*About this exercise*
Reproduce every text line of the entries below verbatim, omitting the pictures from your output.

(Source data)
+ + + +
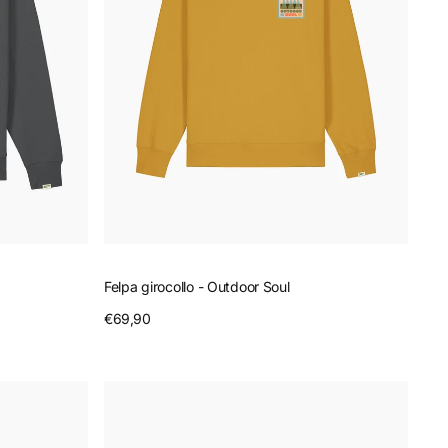
Felpa girocollo - Outdoor Soul
Prezzo
€69,90
Anteprima
regolare
T-
Shirt
scollo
+ + + +
*Answer to the problem*
Felpa girocollo - Outdoor Soul
Prezzo
€69,90
Anteprima
regolare
T-
Shirt
scollo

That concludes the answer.